Saved data entries:
--------------------------------------------------
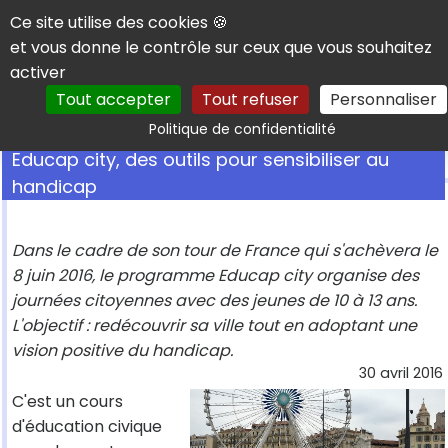
Panneau de gestion des cookies
Ce site utilise des cookies 🍪
et vous donne le contrôle sur ceux que vous souhaitez
activer
Tout accepter
Tout refuser
Personnaliser
Rechercher
Politique de confidentialité
Educap city, des outils pour sensibiliser au
handicap
Dans le cadre de son tour de France qui s'achèvera le
8 juin 2016, le programme Educap city organise des
journées citoyennes avec des jeunes de 10 à 13 ans.
L'objectif : redécouvrir sa ville tout en adoptant une
vision positive du handicap.
30 avril 2016
C'est un cours
d'éducation civique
--------------------------------------------------
In this exercise, set down all of the data exactly, without the pictures.

Panneau de gestion des cookies
Ce site utilise des cookies 🍪
et vous donne le contrôle sur ceux que vous souhaitez
activer
Tout accepter
Tout refuser
Personnaliser
Rechercher
Politique de confidentialité
Educap city, des outils pour sensibiliser au
handicap
Dans le cadre de son tour de France qui s'achèvera le
8 juin 2016, le programme Educap city organise des
journées citoyennes avec des jeunes de 10 à 13 ans.
L'objectif : redécouvrir sa ville tout en adoptant une
vision positive du handicap.
30 avril 2016
C'est un cours
d'éducation civique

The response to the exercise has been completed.